_Required action:_
Continue the Ruchy-on-AWS-Lambda deployment guide, resuming immediately after its final line.

_Study text:_
====

Step 2: Transpile to Rust

# Transpile Ruchy to Rust
ruchy transpile hello_world.ruchy -o handler.rs

# Integrate with Lambda runtime (ruchy-lambda project)
cd ../ruchy-lambda
cp handler.rs crates/bootstrap/src/handler.rs

Step 3: Build with NASA Optimization

# Build for Lambda (ARM64 or x86_64)
cargo build --release --target aarch64-unknown-linux-gnu

# Or use Ruchy's compile command with optimization
ruchy compile hello_world.ruchy --optimize aggressive \
  --target aarch64-unknown-linux-gnu \
  -o bootstrap

Step 4: Create Deployment Package

# Package the binary
zip lambda.zip bootstrap

# Check size
ls -lh lambda.zip
# -rw-r--r-- 1 user user 127K lambda.zip  # Compressed from 315KB

Step 5: Deploy to AWS

# Create Lambda function
aws lambda create-function \
  --function-name ruchy-hello-world \
  --runtime provided.al2023 \
  --role arn:aws:iam::ACCOUNT:role/lambda-role \
  --handler bootstrap \
  --zip-file fileb://lambda.zip \
  --architectures arm64

# Test invocation
aws lambda invoke \
  --function-name ruchy-hello-world \
  --payload '{"name": "NASA"}' \
  response.json

cat response.json
# {"statusCode": 200, "body": "Hello, NASA!"}

Lambda Optimization Tips

1. Use ARM64: Graviton2 processors are 20% cheaper and often faster
2. Use --optimize aggressive: 91.8% size reduction
3. Minimize cold starts: Small binaries = fast cold starts
4. Use blocking I/O: No async overhead in ruchy-lambda runtime

Lambda Benchmarking

Profile your Lambda functions locally:

# Profile with Lambda-like conditions
ruchy runtime --profile --binary --iterations 1000 \
  --output lambda-profile.json handler.ruchy

# Compare optimization levels
for level in none balanced aggressive nasa; do
  echo "Testing $level..."

====

_Records:_
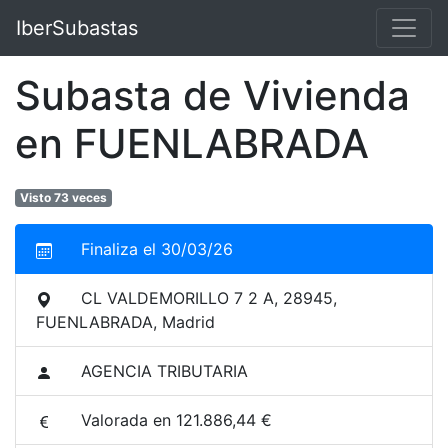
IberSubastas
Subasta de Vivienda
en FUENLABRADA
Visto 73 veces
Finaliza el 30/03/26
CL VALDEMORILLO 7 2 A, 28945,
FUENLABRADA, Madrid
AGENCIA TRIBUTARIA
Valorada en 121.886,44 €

====

_Expected answer:_
  ruchy compile handler.ruchy --optimize $level -o handler-$level
  ruchy runtime --profile --binary --iterations 100 handler.ruchy
done

24.4 Docker Deployment

Package Ruchy applications in production-ready Docker containers.

Multi-Stage Docker Build

Dockerfile (optimized for production):

# Stage 1: Build with Ruchy compiler
FROM rust:1.75-alpine as builder

# Install Ruchy
RUN cargo install ruchy --version 3.209.0

# Copy source code
WORKDIR /app
COPY . .

# Compile with NASA optimization
RUN ruchy compile myapp.ruchy --optimize nasa -o myapp

# Stage 2: Minimal runtime container
FROM alpine:3.18

# Install only runtime dependencies (if any)
# RUN apk add --no-cache libgcc

# Copy binary from builder
COPY --from=builder /app/myapp /usr/local/bin/myapp

# Set user (security best practice)
RUN adduser -D -u 1000 appuser
USER appuser

# Run the application
ENTRYPOINT ["/usr/local/bin/myapp"]

Build and Run

# Build Docker image
docker build -t myapp:latest .

# Check image size
docker images myapp
# REPOSITORY   TAG       SIZE
# myapp        latest    8.2MB   # Alpine + 315KB binary!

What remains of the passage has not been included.